En cambio, la satisfacción plena, el sufrimiento más dulce, lo está pedaleando ante toda esa gente cuidadosamente arremolinada junto a él. La afición vasca que grita “Murias". Que quizás aún no saben que se llama Cyril. Puede que desconozcan que corre en un equipo de la tierra animado por los consejos de Romain Sicard, que también fue francés en tierra de vascos.
Pero, sobre todo, porque, un día, André, su padre, dio un volantazo a su vida. Anticipó que su futuro debía de transcurrir al otro lado de la frontera, del lado vasco. Porque lo llevó a ojos de Azanza.
“Allez Cyril", grita André. Su hijo ya no puede oírle. Tras coronar primero en Jaizkibel, el ritmo de carrera le apartará definitivamente en favor de los hombres que vienen de correr el Tour. Al ser sobrepasado por los favoritos sonríe al ver a Julien Alaphilippe, al que admira.
La carrera le reserva un hueco de protagonismo. Eterno. Tras cruzar la línea de meta, a varios minutos de su compatriota, subirá al podio. En varias ocasiones: Líder de la montaña, de los esprints y, el más especial. Premio al hombre más combativo. Ese calificativo también le corresponde a André. Fue valiente al dar ese volantazo.

Datos almacenados:
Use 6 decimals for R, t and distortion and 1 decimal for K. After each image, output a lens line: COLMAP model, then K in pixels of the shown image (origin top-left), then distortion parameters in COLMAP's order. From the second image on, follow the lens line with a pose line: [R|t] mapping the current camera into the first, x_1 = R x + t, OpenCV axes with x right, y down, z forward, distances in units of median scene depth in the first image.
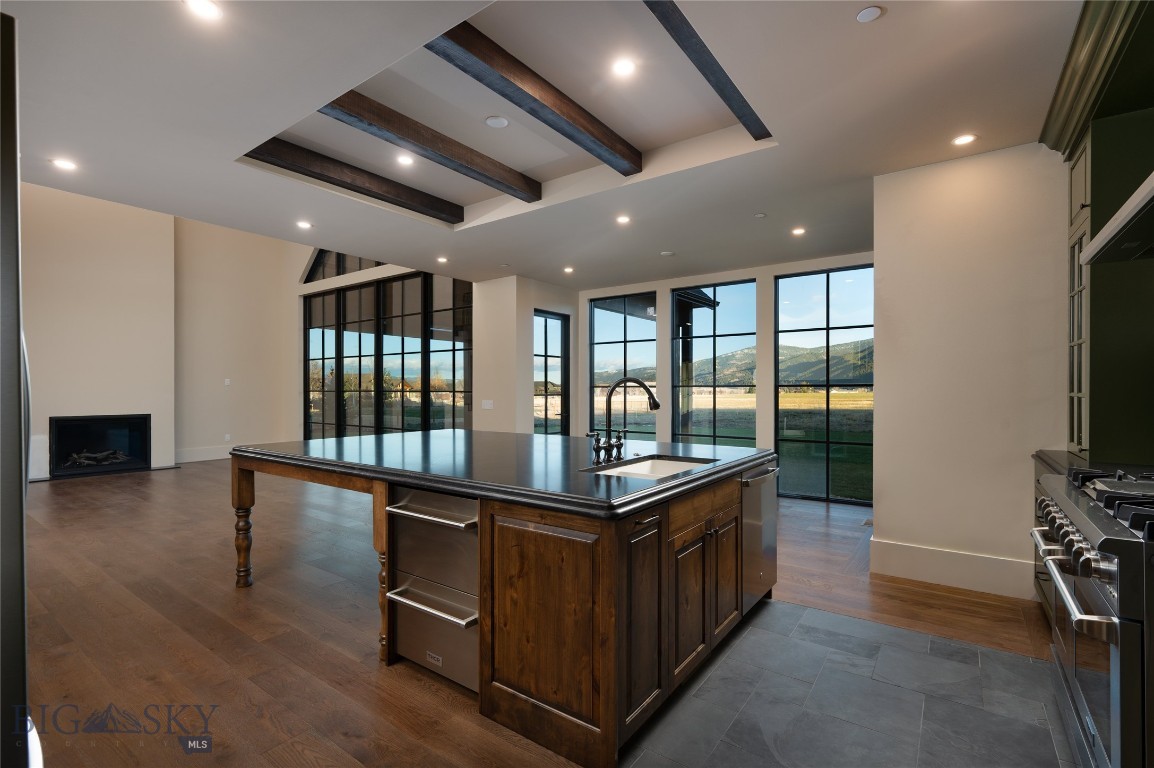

Actividad 1:
Reproduce tal cual el fragmento del texto sobre Cyril que abre con las palabras "En cambio, la" y cierra con "al que admira.".
Actividad 2:
En el texto sobre Cyril, ¿qué premio se menciona como el más especial, además de los de líder de la montaña y de los esprints?

Solución 1:
En cambio, la satisfacción plena, el sufrimiento más dulce, lo está pedaleando ante toda esa gente cuidadosamente arremolinada junto a él. La afición vasca que grita “Murias". Que quizás aún no saben que se llama Cyril. Puede que desconozcan que corre en un equipo de la tierra animado por los consejos de Romain Sicard, que también fue francés en tierra de vascos.
Pero, sobre todo, porque, un día, André, su padre, dio un volantazo a su vida. Anticipó que su futuro debía de transcurrir al otro lado de la frontera, del lado vasco. Porque lo llevó a ojos de Azanza.
“Allez Cyril", grita André. Su hijo ya no puede oírle. Tras coronar primero en Jaizkibel, el ritmo de carrera le apartará definitivamente en favor de los hombres que vienen de correr el Tour. Al ser sobrepasado por los favoritos sonríe al ver a Julien Alaphilippe, al que admira.

Solución 2:
El premio al hombre más combativo.